Race pace planner
Pick your race, set your goal time, and get the pace you need with a full split table - even splits or a sensible negative split.
Even or negative splits?
An even split - the same pace every kilometre - is the simplest plan and the right default for most runners. A negative split runs the first half slightly slower and finishes faster; almost every distance world record was set that way. This planner's negative split starts about 3% slower than goal pace and finishes about 3% faster, crossing over at halfway - a realistic, controlled progression rather than a hero finish.
How to use the splits on race day
- Don't chase the first km. Race adrenaline makes goal pace feel slow for the first kilometre. Trust the watch, not the feeling.
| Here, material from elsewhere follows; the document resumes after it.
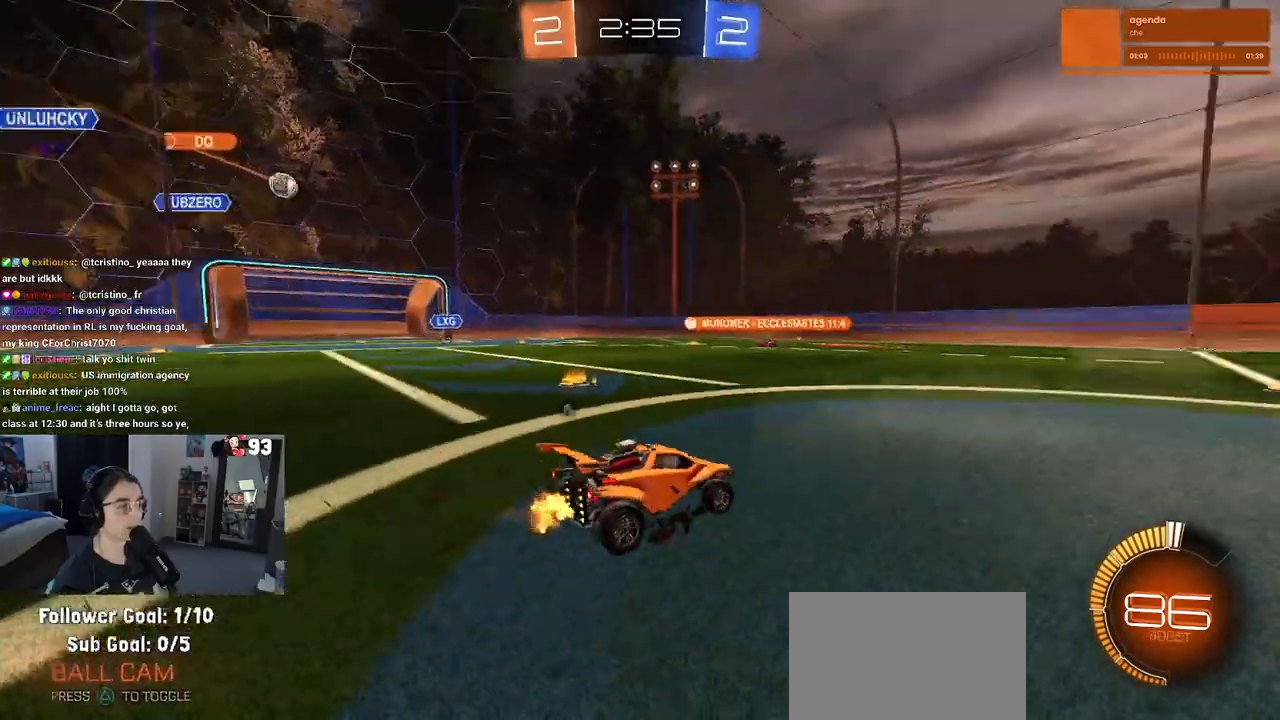
{"buttons": ["R2"], "left_stick": "right", "right_stick": "center", "events": [[33, "TRIANGLE", "up"], [183, "TRIANGLE", "down"], [250, "left_stick", "right"], [317, "TRIANGLE", "up"]]}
- Bank time is a myth. Running the first half faster "to be safe" costs more at the end than it saves at the start - pace debt collects interest.
- Check in at the marks. Compare your actual time at 5K, 10K and halfway against the table rather than reacting to every kilometre.
- Course matters. These splits assume flat. On a hilly course, spend effort evenly, not pace.
FAQs
What pace do I need for a sub-50 10K?
4:59 per km (8:02 per mile) or quicker. Set the planner to 10K and 50:00 to see the full table.
What pace is a 4-hour marathon?
5:41 per km (9:09 per mile). A negative-split plan would start around 5:51/km and finish around 5:31/km.
Why do my watch splits differ from the official course?
GPS wobble and racing lines mean most runners cover slightly more than the official distance - typically 0.5-1% extra. If it matters, plan a few seconds per km inside your goal pace.